Should I have put out more? Sure. But it was awful and why should I have to? If you’re a man who believes the way my ex husband did, you should get into therapy immediately.

But I was tolerant, never told him to stop spending $10k a month on bullshit, I let him do what he wanted, I let him not bathe, I let him not clean, I let him not do the 2 chores he promised he’d do. I. Let. Him.

Yet, he can still somehow say I was a bad wife. That I somehow let him down. That I somehow didn’t do what I was supposed to do. That I wasn’t sweet enough, sexual enough, tolerant enough, absent enough. I’ll probably never understand.

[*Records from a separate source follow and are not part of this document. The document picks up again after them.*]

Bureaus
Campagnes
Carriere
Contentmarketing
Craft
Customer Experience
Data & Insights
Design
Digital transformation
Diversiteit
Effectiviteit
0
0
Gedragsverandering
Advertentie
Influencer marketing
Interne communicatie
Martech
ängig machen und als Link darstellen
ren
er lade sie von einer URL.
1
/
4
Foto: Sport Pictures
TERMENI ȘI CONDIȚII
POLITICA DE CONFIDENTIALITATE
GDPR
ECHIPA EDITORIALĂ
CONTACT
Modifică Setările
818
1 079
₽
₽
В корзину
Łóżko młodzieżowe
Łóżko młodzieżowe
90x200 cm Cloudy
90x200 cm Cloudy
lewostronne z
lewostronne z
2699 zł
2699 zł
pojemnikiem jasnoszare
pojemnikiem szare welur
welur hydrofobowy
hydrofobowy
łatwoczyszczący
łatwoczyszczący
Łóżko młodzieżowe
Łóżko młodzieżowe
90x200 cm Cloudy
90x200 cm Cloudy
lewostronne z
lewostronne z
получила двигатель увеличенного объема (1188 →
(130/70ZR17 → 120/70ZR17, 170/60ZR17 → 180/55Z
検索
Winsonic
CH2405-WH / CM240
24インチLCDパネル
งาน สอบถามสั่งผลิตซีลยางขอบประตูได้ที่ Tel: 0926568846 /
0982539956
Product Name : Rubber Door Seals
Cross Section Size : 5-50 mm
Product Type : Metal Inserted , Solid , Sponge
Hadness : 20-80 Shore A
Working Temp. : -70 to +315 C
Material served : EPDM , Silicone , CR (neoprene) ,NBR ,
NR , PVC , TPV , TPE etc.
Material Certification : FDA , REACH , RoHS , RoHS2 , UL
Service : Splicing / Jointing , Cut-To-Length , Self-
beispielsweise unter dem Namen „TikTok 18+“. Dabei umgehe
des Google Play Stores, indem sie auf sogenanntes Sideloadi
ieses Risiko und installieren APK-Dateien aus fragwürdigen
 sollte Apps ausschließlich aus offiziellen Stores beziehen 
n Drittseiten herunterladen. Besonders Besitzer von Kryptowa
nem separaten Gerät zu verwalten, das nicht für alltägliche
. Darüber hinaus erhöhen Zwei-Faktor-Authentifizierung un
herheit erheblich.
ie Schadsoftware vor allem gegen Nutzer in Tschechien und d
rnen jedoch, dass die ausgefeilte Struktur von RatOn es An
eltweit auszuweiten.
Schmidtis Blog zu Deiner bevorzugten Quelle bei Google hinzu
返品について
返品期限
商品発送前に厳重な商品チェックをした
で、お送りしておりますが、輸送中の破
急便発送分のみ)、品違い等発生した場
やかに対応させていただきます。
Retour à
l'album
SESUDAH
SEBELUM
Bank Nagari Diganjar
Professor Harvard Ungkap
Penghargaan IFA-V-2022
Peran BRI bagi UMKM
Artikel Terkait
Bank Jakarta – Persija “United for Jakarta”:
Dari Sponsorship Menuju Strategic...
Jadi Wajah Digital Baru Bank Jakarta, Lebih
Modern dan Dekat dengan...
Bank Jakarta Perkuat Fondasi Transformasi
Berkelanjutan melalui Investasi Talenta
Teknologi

I know I don’t need to prove that I was unhappy, that I have to show men that their endless defensiveness for men they have never met is preposterous. Bro Code. But it’s still annoying. I lived in this hell for 23 years, conditioned to believe that it would get better, there would be a reward of us in rocking chairs, gray hair on a porch holding hands. You know, the big lie.

Men like this want us to stay naive. Hopeful. To expect less and less. To turn ourselves inside out trying to keep him happy.

But then our outside looks like our inside. We let ourselves go, we stop caring about our appearance, our health, our happiness. We’ve centered the man for so long that we forget who we are. We have finally accepted the role that our husbands have been forcing us into for decades. Quiet, meek, uninterested in our own health or appearance… and he starts complaining. “She looks horrible”.

We stop sleeping with them. They complain more.

Why is this so hard to understand?!? Why??? It’s so frustrating to see this dynamic play out over and over and over again. And for what?? A mediocre, unevolved man with back hair he won’t trim who thinks he’s the most amazing human being to ever float into anyone’s life.

I didn’t see it for decades. But I see it now. And being alone, in my smaller house, not having to deal with the emotional manipulation, gaslighting, disrespect, the added hours upon hours of chores AND he wants to crawl on top of me every night?!?!?!? Hell no. Just no. Never ever ever again.